» **Text**
Five Things You Need to Know to Start Your Day

Five Things You Need to Know to Start Your Day
Traders react after the closing bell on the floor of the New York Stock Exchange (NYSE) in New York, U.S. (Photographer: Michael Nagle/Bloomberg)  

(Bloomberg) --

U.S. stocks tumbled on Thursday, with tech getting hit particularly hard amid concerns about higher Treasury yields and tensions with China. Here are some of the things people in markets are talking about.

Stock Slide

U.S. stocks fell the most since June and volatility spiked higher as the rout in Treasuries that took yields to multiyear highs fueled a repricing of risk assets. The S&P 500 dropped to a three-week low, with nine of the 11 main sectors retreating. High-dividend-yielding stocks dropped after the 10-year yield poked above 3.2 percent for the first time in seven years. Technology shares fell the most, with the Nasdaq 100 Index notching its worst day since June following Bloomberg’s report that China infiltrated American companies with hardware hacks. Higher rates lifted financial firms. The bond rout rippled through global financial markets even as Treasuries stabilized Thursday. Emerging-market shares sank the most since February.

The Big Hack

An attack by Chinese spies reached almost 30 U.S. companies, including Amazon and Apple, by compromising America’s technology supply chain, according to extensive interviews with government and corporate sources. This attack was something graver than the software-based incidents the world has grown accustomed to seeing. Hardware hacks are more difficult to pull off and potentially more devastating, promising the kind of long-term, stealth access that spy agencies are willing to invest millions of dollars and many years to get. Go inside the Chinese cyberspies' bag of tricks, and check out the software side of China's supply-chain attack.

U.S. Jobs Report Due Up

U.S. monthly payrolls data come out Friday, and there's a lot to watch amid indications the labor market is tightening. Job openings exceeded the number of unemployed people by the most on record in July. More recently, the tally of part-timers who’d prefer a full-time position has fallen to a post-recession low of 4.4 million. But one key measure has barely budged: Multiple-job holders made up 5.1 percent of the total employed in August, and the share has been hovering around 5 percent since the expansion began in mid-2009.

» **Written request A**
Reproduce the passage of the market briefing starting with "U.S. stocks tumbled" and going on through "are talking about.".

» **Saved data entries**
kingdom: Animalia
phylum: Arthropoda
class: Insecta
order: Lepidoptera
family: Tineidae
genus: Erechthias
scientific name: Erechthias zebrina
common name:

---

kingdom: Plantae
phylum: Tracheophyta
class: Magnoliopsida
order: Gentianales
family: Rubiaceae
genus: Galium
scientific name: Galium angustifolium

...

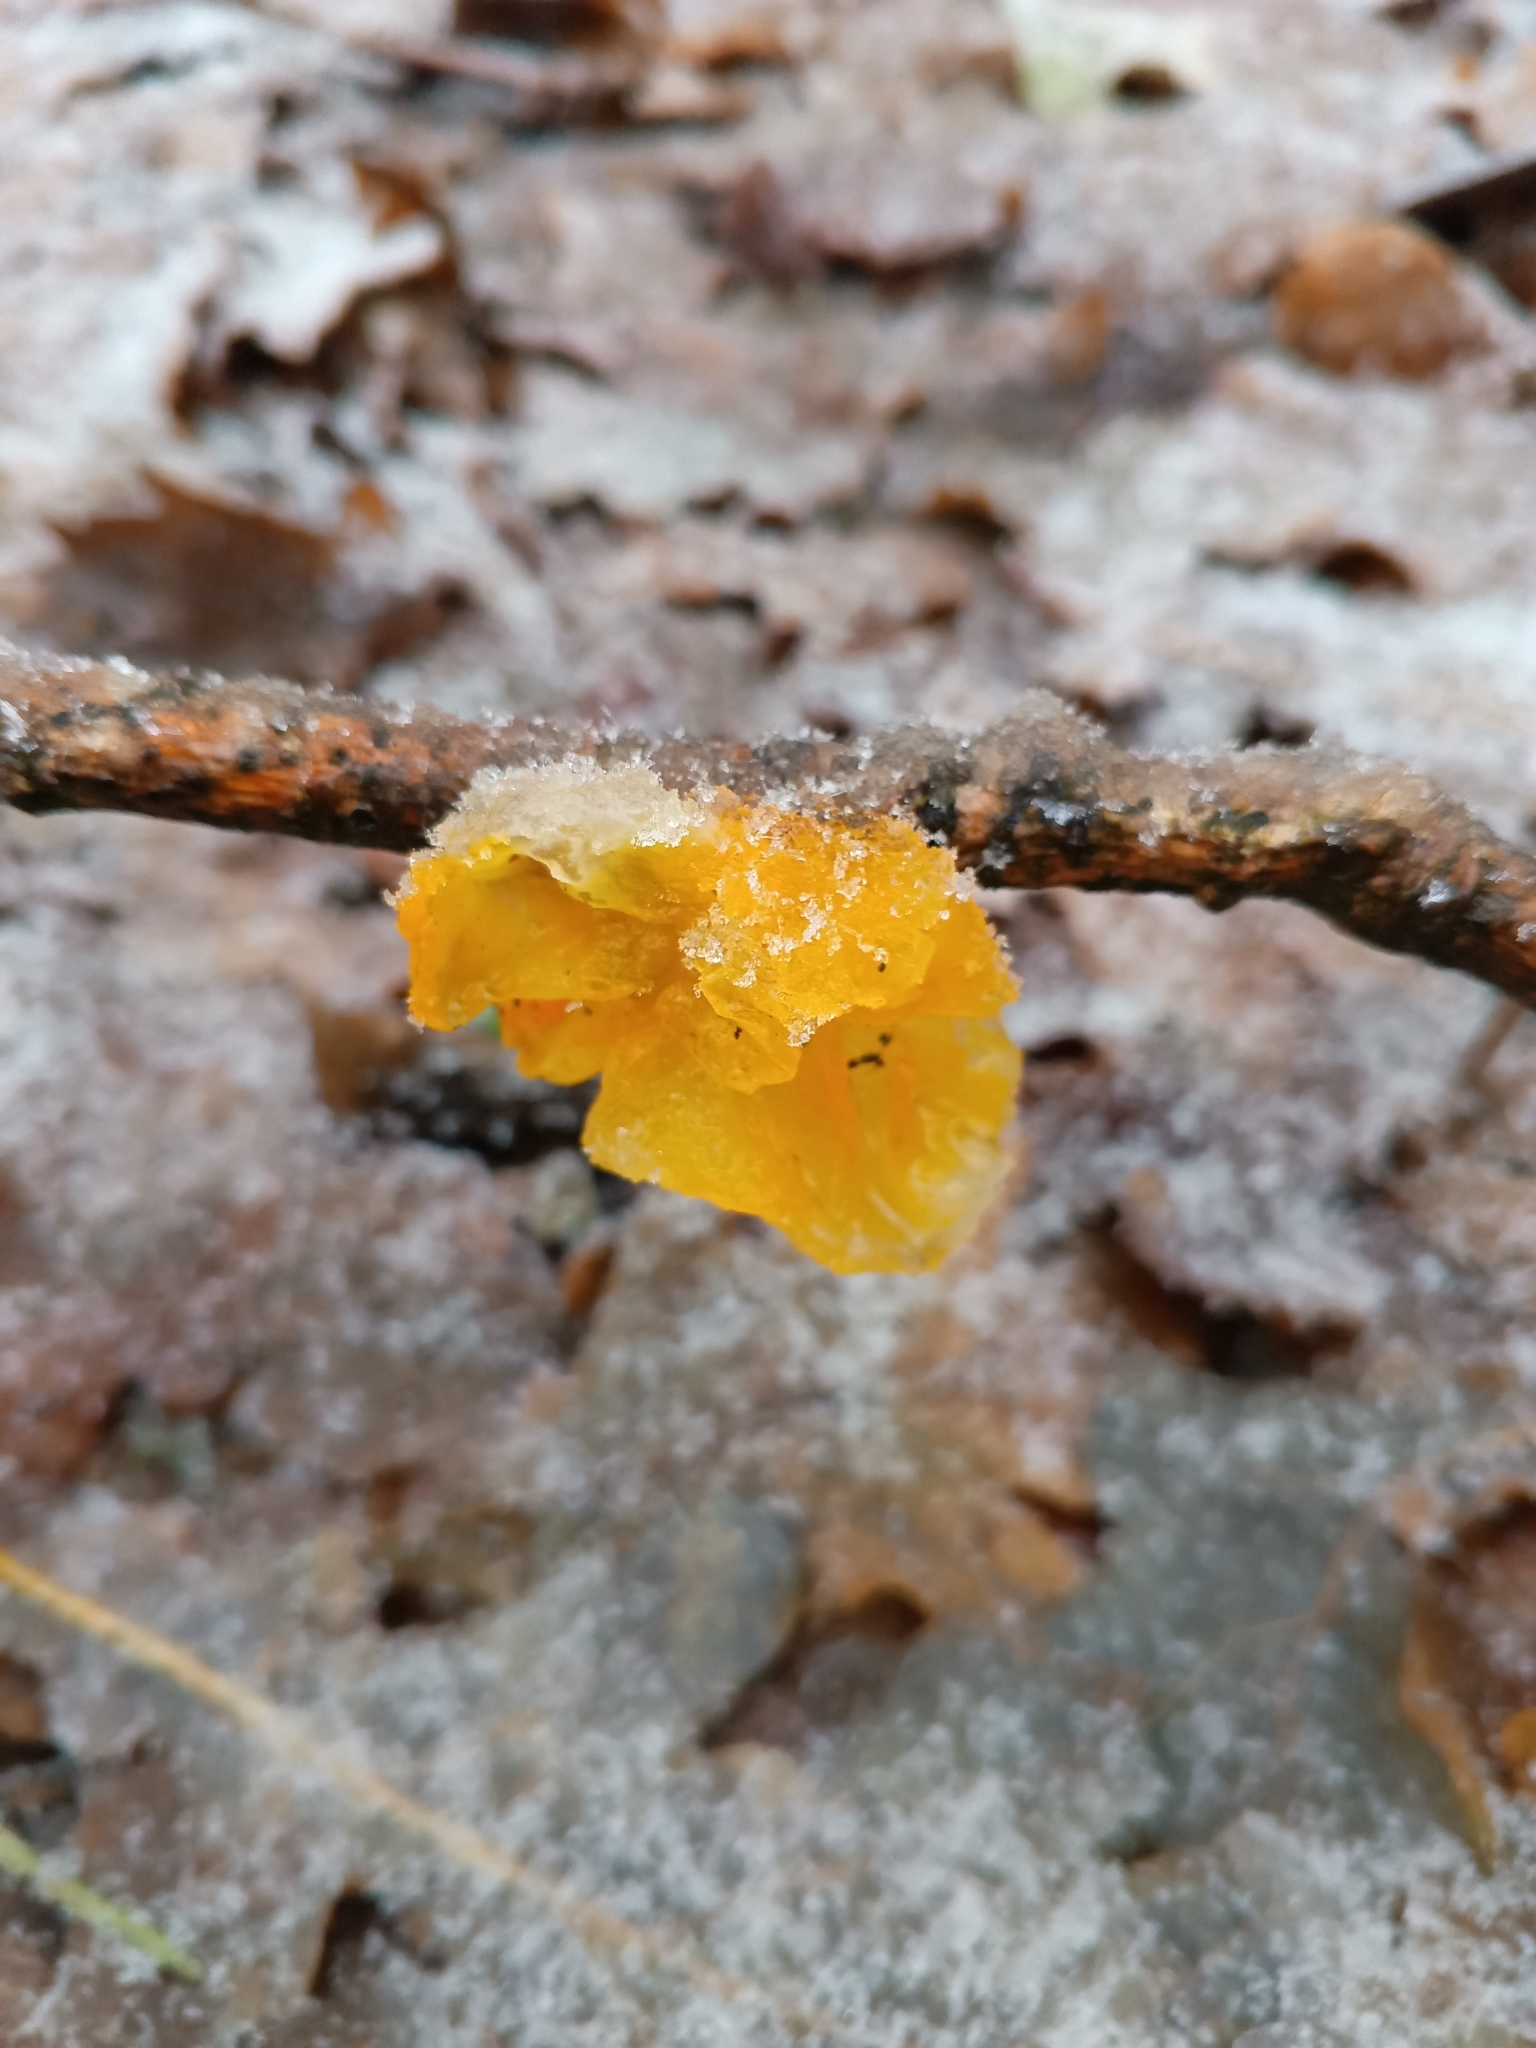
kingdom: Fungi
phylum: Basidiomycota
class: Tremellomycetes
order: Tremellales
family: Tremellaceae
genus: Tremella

» **Written request B**
Gather every line of the entries that contains the string "name", matching case.

» **Correct result A**
U.S. stocks tumbled on Thursday, with tech getting hit particularly hard amid concerns about higher Treasury yields and tensions with China. Here are some of the things people in markets are talking about.

» **Correct result B**
scientific name: Erechthias zebrina
common name:
scientific name: Galium angustifolium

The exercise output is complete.